Established with enactment of the E-Government Act of 2002, the e-administrator's post often referred to as the de facto federal CIO had only two people serve in the job: Mark Forman and Karen Evans. Though Kundra can drop the "de facto" from his job title, he nonetheless will not report to President Obama, but to the OMB deputy director for management. As e-administrator, he heads the Federal CIO Council.
Why the two roles? "The president wanted to give the CIO the ability to reach across agencies and departments," Tom Gavin, OMB deputy associate director for strategic planning and communications, told GovInfoSecurity.com. "The position is not just e-government services. We're trying to change the dynamic, to interact with the public sector, and not just make sure information is available electronically. Fundamentally, we're looking at how technology serves the American people."

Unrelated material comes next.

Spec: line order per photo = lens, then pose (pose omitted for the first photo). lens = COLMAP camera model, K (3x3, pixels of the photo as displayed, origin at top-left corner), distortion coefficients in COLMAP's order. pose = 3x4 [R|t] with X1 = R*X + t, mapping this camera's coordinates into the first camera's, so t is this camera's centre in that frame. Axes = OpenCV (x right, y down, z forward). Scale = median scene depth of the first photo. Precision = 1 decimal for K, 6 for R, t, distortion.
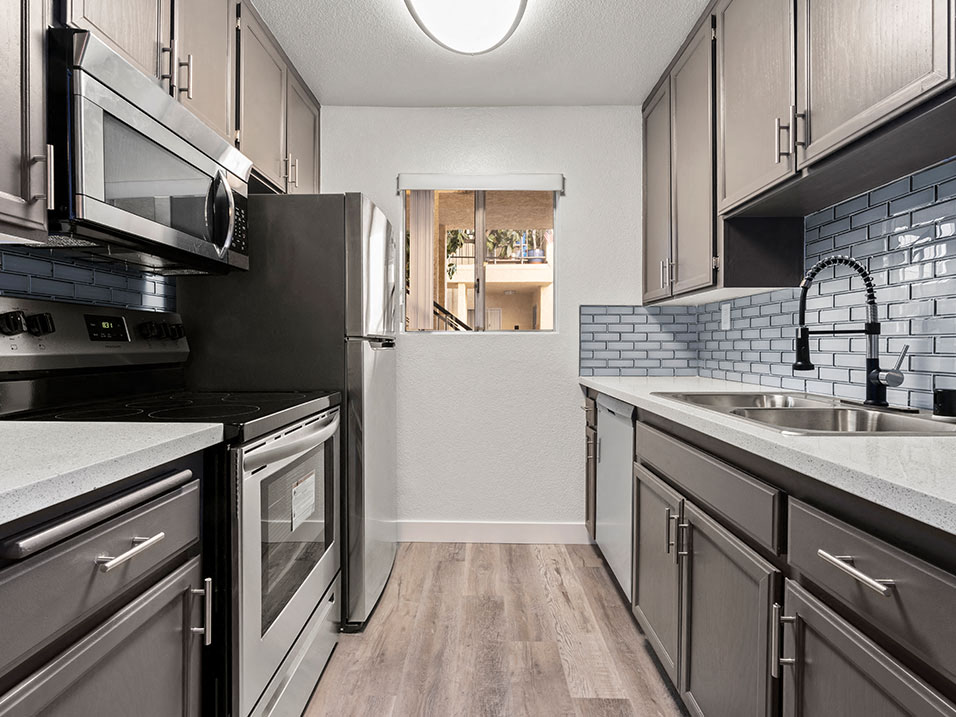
lens RADIAL K [[499.4, 0, 478.2], [0, 499.4, 348.3], [0, 0, 1]] dist [-0.011272, 0.001018]
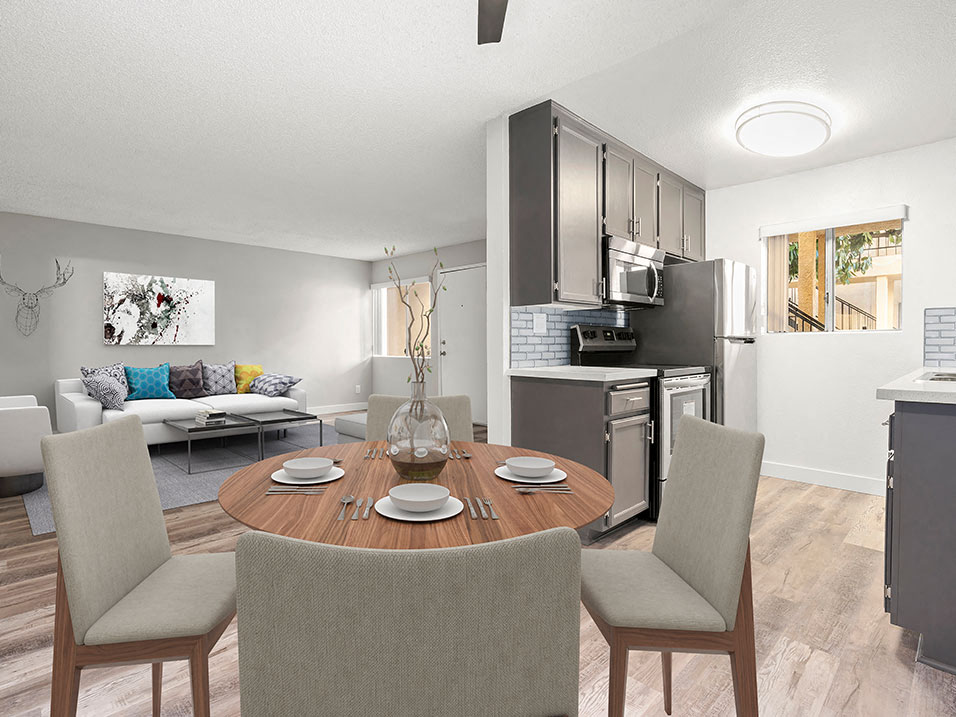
lens RADIAL K [[499.4, 0, 478.2], [0, 499.4, 348.3], [0, 0, 1]] dist [-0.011272, 0.001018]
pose [[0.716746, 0.000689, -0.697334, 0.431041], [-0.001814, 0.999998, -0.000876, 0.022813], [0.697332, 0.001893, 0.716746, -1.022587]]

And, when it comes to safeguarding federal IT systems, Kundra said he'll look at information security not just in the government but across the nation. In a briefing Thursday for reporters, Kundra said he has been working closely with National Security Agency cybersecurity expert Melissa Hathaway, who's been conducting a 60-day review of existing policies and programs aimed at securing government information systems and the nation's critical IT infrastructure.
"Because, if you think about it, a large percentage of the global infrastructure does not belong to the federal government when it comes to cybersecurity," Kundra said. "And, we need to ensure that the public and the private sectors are fully engaged when we think of information security."
Kundra joined the growing caravan of public officials lining up to seek new ways to measure information security. A consensus is building in Washington to find new metrics to truly determine if IT systems are secure, and not just whether the right boxes were checked off in a compliance form. "Frankly," he said, "we need to move away from focusing purely on reports and processes."
The government relies heavily on scorecards and Government Accountability Office and inspectors general's audits to determine whether agency comply with defined information security processes. In some ways, this approach was born by the heavily business-oriented tenets of the only president to hold an MBA, George W. Bush.
But Kundra's remarks Thursday, as well as previous ones he has made, suggest the new administration seeks to change the IT culture in government, away from one emphasizing process to one highlighting innovation. In response to a question that the new administration seems to forget that the Bush administration "did anything around cybersecurity and e-government," the federal CIO said he'll look at the Bush administration's accomplishments, but implied the old regime was reluctant to exploit newer technologies widely.
A product of his generation, the 34-year-old Kundra specifically cited cloud computing, in which users access applications over the Internet. That, he said, could save taxpayers millions upon millions of dollars in licensing fees and other costs. In a video recorded earlier this year and posted on Change.com, the Obama's transition team website, Kundra said:
"When you look at how we lower the cost of government operations, a federal government (IT) budget of $70 billion, representing approximately 20 percent of the tech economy, why is it that we can't innovate and find better ways of bringing services, lowering the cost of government operations and driving transparency? And, those are the things you're going to see in this administration."